Furthermore, respondent's policy runs afoul of the statute inasmuch as it treats certificated Justices of the Supreme Court differently and has effectively created two classes of justices—those who can receive either private retirement benefits or solely nonjudicial public service retirement benefits and those who are eligible for judicial public service retirement benefits but are not allowed to receive them. While Judiciary Law § 115 provides respondent with its power in regard to certification, it does not empower respondent to make a certificated judgeship a lesser class of employment than a noncertificated judgeship. As prescribed by statute, a certificated judge is "a justice of the [S]upreme [C]ourt in the district in which he [or she] resides" for purposes that include "salary" and "rights" (Judiciary Law § 115 [3]; see NY Const, art VI, § 25 [b]).
Respondent relies on Matter of Marro v Bartlett (46 N.Y.2d 674 [1979]) to support its contention that it maintains broad discretion when making a certification eligibility decision.

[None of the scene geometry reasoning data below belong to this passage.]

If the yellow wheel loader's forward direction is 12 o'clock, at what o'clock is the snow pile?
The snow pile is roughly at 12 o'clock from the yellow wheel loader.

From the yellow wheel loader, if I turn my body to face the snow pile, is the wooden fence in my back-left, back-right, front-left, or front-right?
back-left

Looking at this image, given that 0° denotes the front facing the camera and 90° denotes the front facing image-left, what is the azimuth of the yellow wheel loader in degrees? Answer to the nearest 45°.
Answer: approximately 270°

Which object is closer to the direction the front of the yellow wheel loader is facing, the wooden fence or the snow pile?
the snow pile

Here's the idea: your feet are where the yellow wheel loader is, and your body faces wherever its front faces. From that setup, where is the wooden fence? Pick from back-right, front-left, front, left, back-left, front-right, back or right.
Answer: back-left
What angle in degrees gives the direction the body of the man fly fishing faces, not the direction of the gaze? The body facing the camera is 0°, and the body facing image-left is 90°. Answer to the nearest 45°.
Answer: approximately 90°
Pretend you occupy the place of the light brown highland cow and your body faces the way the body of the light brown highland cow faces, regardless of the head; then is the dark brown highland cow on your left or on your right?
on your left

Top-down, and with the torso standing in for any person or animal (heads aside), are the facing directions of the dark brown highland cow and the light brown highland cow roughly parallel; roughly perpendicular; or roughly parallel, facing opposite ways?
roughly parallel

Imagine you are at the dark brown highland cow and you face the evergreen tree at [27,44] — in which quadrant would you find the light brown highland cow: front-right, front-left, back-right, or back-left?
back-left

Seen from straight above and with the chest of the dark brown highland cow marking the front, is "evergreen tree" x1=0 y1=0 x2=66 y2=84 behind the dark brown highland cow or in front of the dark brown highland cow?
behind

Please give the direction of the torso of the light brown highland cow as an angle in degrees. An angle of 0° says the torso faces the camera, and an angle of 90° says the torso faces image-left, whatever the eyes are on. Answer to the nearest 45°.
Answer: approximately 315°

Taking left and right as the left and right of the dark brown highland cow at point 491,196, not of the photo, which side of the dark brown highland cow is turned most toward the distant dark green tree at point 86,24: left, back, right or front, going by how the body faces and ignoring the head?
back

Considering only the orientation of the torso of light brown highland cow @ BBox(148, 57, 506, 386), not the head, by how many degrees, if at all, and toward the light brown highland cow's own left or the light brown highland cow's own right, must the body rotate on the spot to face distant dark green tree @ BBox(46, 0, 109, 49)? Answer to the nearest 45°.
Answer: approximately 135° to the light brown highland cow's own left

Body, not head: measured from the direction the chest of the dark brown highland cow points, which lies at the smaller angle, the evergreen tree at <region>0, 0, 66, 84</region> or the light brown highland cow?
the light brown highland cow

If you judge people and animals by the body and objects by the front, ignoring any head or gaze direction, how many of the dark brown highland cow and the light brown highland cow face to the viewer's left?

Lastly, this Court cannot discern a rational argument for the proposition that a Supreme Court Justice's pension-taking falls under the category of necessity when determining a justice's eligibility for certification (see NY Const, art VI, § 25 [b]; Matter of Marro v Bartlett, 46 NY2d at 678). Specifically, the Court of Appeals has explained that certification is based upon necessity and physical and mental fitness and defines necessity as "a need for additional judicial manpower and [an] individual applicant [who] can meet this need at least in part" (Matter of Marro v Bartlett, 46 NY2d at 680). Respondent's reasoning that so-called "double-dipping" within the court system created a problem with the public and the other branches of government does not equate to either of the prongs in the two-prong test for necessity.
Accordingly, we reverse the order and judgment of the Supreme Court and hereby declare that respondent's policy is illegal and contrary to law. In light of the foregoing, petitioners' remaining arguments have been rendered academic and we, therefore, decline to address them.
Ordered that the order and judgment is reversed, on the law, without costs, motion denied, amended petition granted, and it is declared that respondent's policy that certificated Justices of the Supreme Court not receive pension benefits during such employment violates NY Constitution, article V, § 7, Judiciary Law § 115 (3) and Retirement and Social Security Law § 212.